→ **What you will do**
• a. Answer these from the Yosemite winter skiing text:
(i) How many miles of groomed track does Badger Pass offer at no charge?
(ii) At what elevation does the Crane Flat track start?
(iii) During what period is the Curry Village Ice Rink open?
• b. Recast the paragraph of the Yosemite winter skiing text beginning "In winter, Yosemite offers downhill skiing" as a concise bulleted list that keeps its main facts.

→ **Text passage**
At altitude below 4000 feet, good skiing in Yosemite Valley demands a winter of especially heavy snowfall. But climb out of the Valley to about 6,000 feet and you will find plenty of white.

For day skiing, Yosemite offers three primary areas. At Glacier Point by the Badger Pass Ski Area, groomed tracks and backcountry trails are both available. If you want to break your own ground, head up the Tioga Pass Road from Crane Flat or into the giant Sequoias of the Mariposa Grove.

The serious overnighter can head for Tuolumne Meadows or other backcountry destinations. All skiers should check with the park rangers. They can offer many suggestions to ensure safety and enjoyment. Winter in Yosemite is magnificent, but only for the prepared.

In winter, Yosemite offers downhill skiing at Badger Pass in addition to three main areas for cross-country skiing and snowshoeing—Badger Pass, Crane Flat, and the Mariposa Grove. These areas all have marked winter trails. Badger Pass offers approximately ten miles of groomed track at no charge. Ski trail maps and topographic maps can be purchased at park visitor centers. For cross-country ski school and downhill ski school information and conditions, call 209-372-1000. For Ostrander Ski Hut reservations, call 209-372-0740, Monday through Friday 9 a.m. to 4 p.m. (Pacific Time).

Equipment is available for rent at the Badger Pass Ski Area.

The Curry Village Ice Rink (shuttle bus stop #13) is open from early November through March, conditions permitting. Call 209-372-8341 for more information.

Crane Flat

Getting There: The Crane Flat trail follows the Tioga Road, unplowed in winter, up from Crane Flat. To get there, follow the Big Oak Flat Road to roughly halfway between the Big Oak Flat Entrance and the Valley. Just east of the Crane Flat campground, the Old Big Oak Flat road takes off north from a summer-only gas station. Follow it a short distance to a parking area. Climb the snowbanks taller than you and find the trail that takes off to the northeast (along Highway 120).

The Trail: The track starts at 6,200 feet. With 45 inches of snow annually, the base is plenty deep at this altitude.

Records from a collection
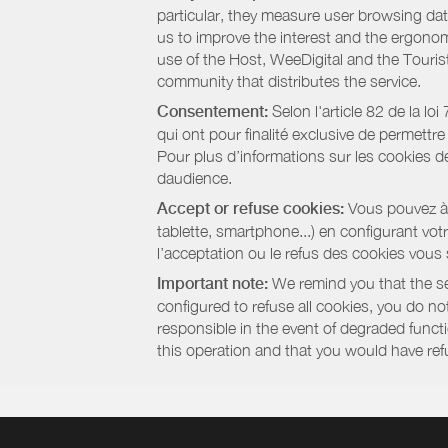
particular, they measure user browsing dat
us to improve the interest and the ergonom
use of the Host, WeeDigital and the Touri
community that distributes the service.
Consentement:
Selon l'article 82 de la l
qui ont pour finalité exclusive de permettr
Pour plus d’informations sur les cookies de
daudience.
Accept or refuse cookies:
Vous pouvez à t
tablette, smartphone...) en configurant vo
l’acceptation ou le refus des cookies vous
Important note:
We remind you that the set
configured to refuse all cookies, you do not 
responsible in the event of degraded functio
this operation and that you would have ref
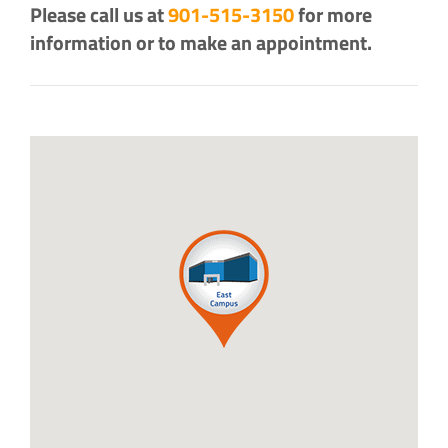
Please call us at
901-515-3150
for more
information or to make an appointment.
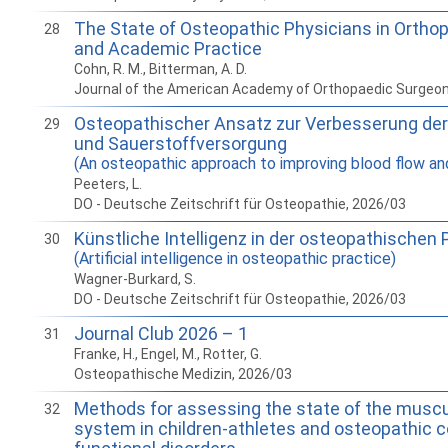
The State of Osteopathic Physicians in Orthop
28
and Academic Practice
Cohn, R. M., Bitterman, A. D.
Journal of the American Academy of Orthopaedic Surgeo
Osteopathischer Ansatz zur Verbesserung der
29
und Sauerstoffversorgung
(An osteopathic approach to improving blood flow an
Peeters, L.
DO - Deutsche Zeitschrift für Osteopathie, 2026/03
Künstliche Intelligenz in der osteopathischen 
30
(Artificial intelligence in osteopathic practice)
Wagner-Burkard, S.
DO - Deutsche Zeitschrift für Osteopathie, 2026/03
Journal Club 2026 – 1
31
Franke, H., Engel, M., Rotter, G.
Osteopathische Medizin, 2026/03
Methods for assessing the state of the muscu
32
system in children-athletes and osteopathic c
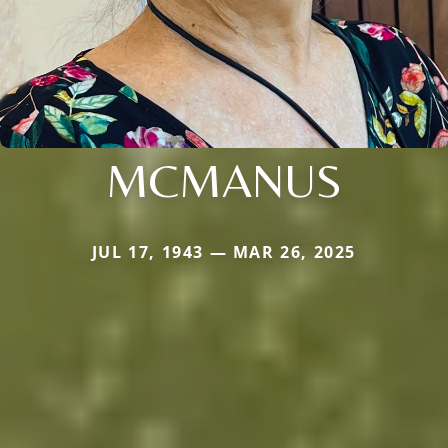
MCMANUS
JUL 17, 1943 — MAR 26, 2025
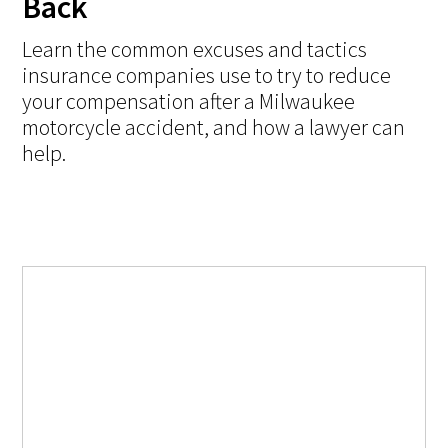
Back
Learn the common excuses and tactics
insurance companies use to try to reduce
your compensation after a Milwaukee
motorcycle accident, and how a lawyer can
help.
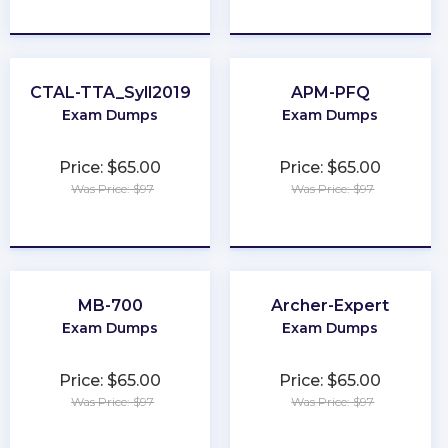
★
★
★
★
★
★
★
★
★
★
CTAL-TTA_Syll2019
APM-PFQ
Exam Dumps
Exam Dumps
Price: $65.00
Price: $65.00
Was Price: $97
Was Price: $97
★
★
★
★
★
★
★
★
★
★
MB-700
Archer-Expert
Exam Dumps
Exam Dumps
Price: $65.00
Price: $65.00
Was Price: $97
Was Price: $97
★
★
★
★
★
★
★
★
★
★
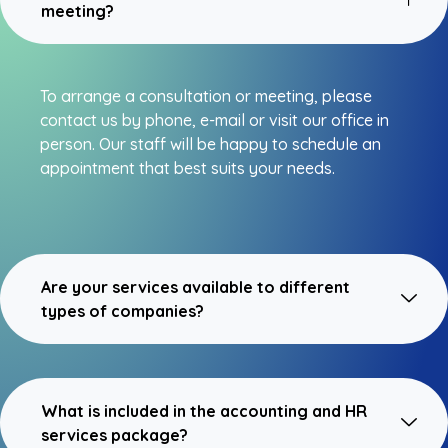
meeting?
To arrange a consultation or meeting, please
contact us by phone, e-mail or visit our office in
person. Our staff will be happy to schedule an
appointment that best suits your needs.
Are your services available to different
types of companies?
What is included in the accounting and HR
services package?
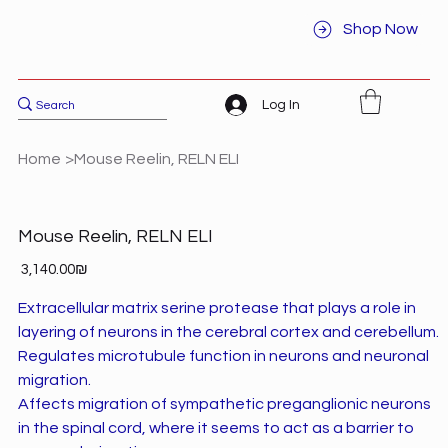
Shop Now
Log In
Home
>
Mouse Reelin, RELN ELI
Mouse Reelin, RELN ELI
Price
‏3,140.00 ‏₪
Extracellular matrix serine protease that plays a role in
layering of neurons in the cerebral cortex and cerebellum.
Regulates microtubule function in neurons and neuronal
migration.
Affects migration of sympathetic preganglionic neurons
in the spinal cord, where it seems to act as a barrier to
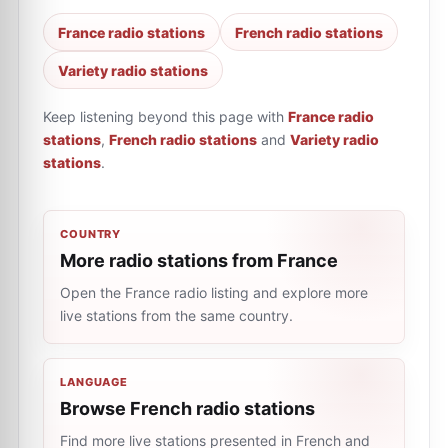
France radio stations
French radio stations
Variety radio stations
Keep listening beyond this page with
France radio
stations
,
French radio stations
and
Variety radio
stations
.
COUNTRY
More radio stations from France
Open the France radio listing and explore more
live stations from the same country.
LANGUAGE
Browse French radio stations
Find more live stations presented in French and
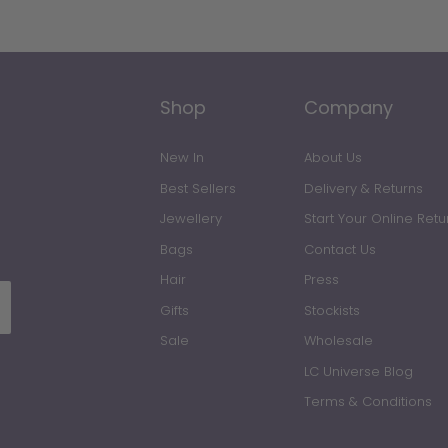
Shop
Company
New In
About Us
Best Sellers
Delivery & Returns
Jewellery
Start Your Online Retu
Bags
Contact Us
All Jewellery
Hair
Press
Gifts
Stockists
Earrings
Sale
Wholesale
LC Universe Blog
Necklaces
Terms & Conditions
Rings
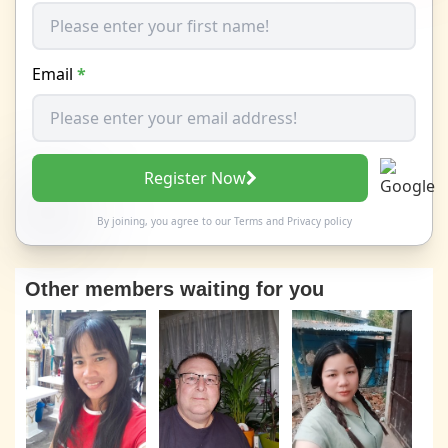
Email
*
Register Now
By joining, you agree to our
Terms
and
Privacy policy
Other members waiting for you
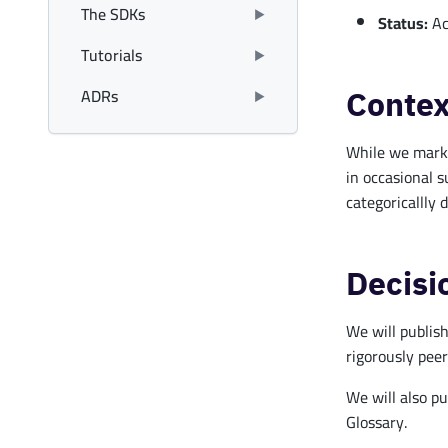
The SDKs
Status:
Ac
Tutorials
ADRs
Contex
While we marked
in occasional s
categoricallly 
Decisi
We will publish
rigorously peer
We will also pu
Glossary.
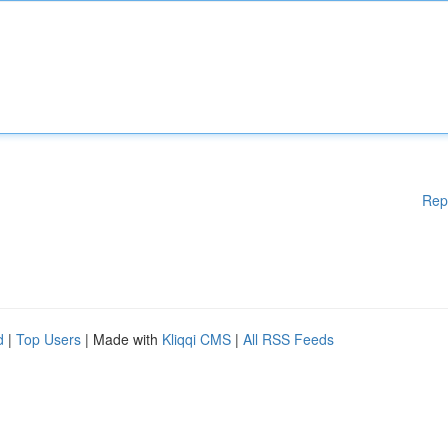
Rep
d
|
Top Users
| Made with
Kliqqi CMS
|
All RSS Feeds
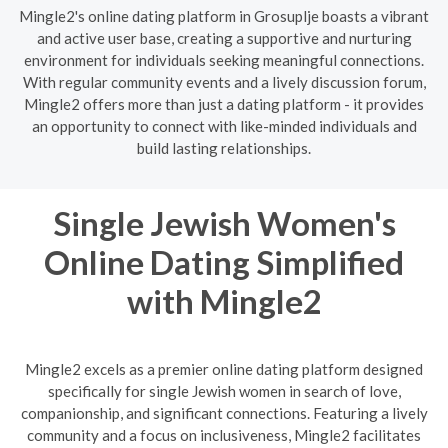
Mingle2's online dating platform in Grosuplje boasts a vibrant
and active user base, creating a supportive and nurturing
environment for individuals seeking meaningful connections.
With regular community events and a lively discussion forum,
Mingle2 offers more than just a dating platform - it provides
an opportunity to connect with like-minded individuals and
build lasting relationships.
Single Jewish Women's
Online Dating Simplified
with Mingle2
Mingle2 excels as a premier online dating platform designed
specifically for single Jewish women in search of love,
companionship, and significant connections. Featuring a lively
community and a focus on inclusiveness, Mingle2 facilitates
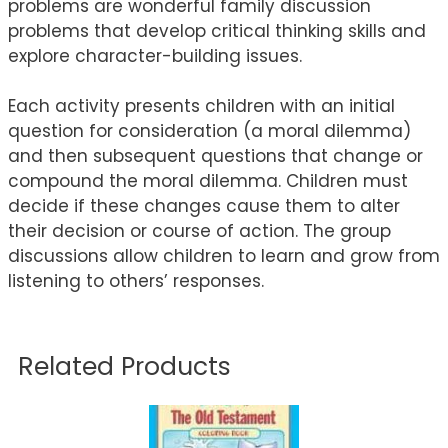
problems are wonderful family discussion
problems that develop critical thinking skills and
explore character-building issues.
Each activity presents children with an initial
question for consideration (a moral dilemma)
and then subsequent questions that change or
compound the moral dilemma. Children must
decide if these changes cause them to alter
their decision or course of action. The group
discussions allow children to learn and grow from
listening to others’ responses.
Related Products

→ **Activity answers**
• a.
(i) Approximately ten miles.
(ii) 6,200 feet.
(iii) From early November through March, conditions permitting.

• b.
- Downhill skiing is offered at Badger Pass.
- The three main cross-country skiing and snowshoeing areas are Badger Pass, Crane Flat, and the Mariposa Grove. All have marked winter trails.
- Badger Pass has about ten miles of groomed track, free of charge.
- Ski trail maps and topographic maps are sold at park visitor centers.
- For cross-country and downhill ski school information and conditions, call 209-372-1000.
- For Ostrander Ski Hut reservations, call 209-372-0740, Monday through Friday, 9 a.m. to 4 p.m. (Pacific Time).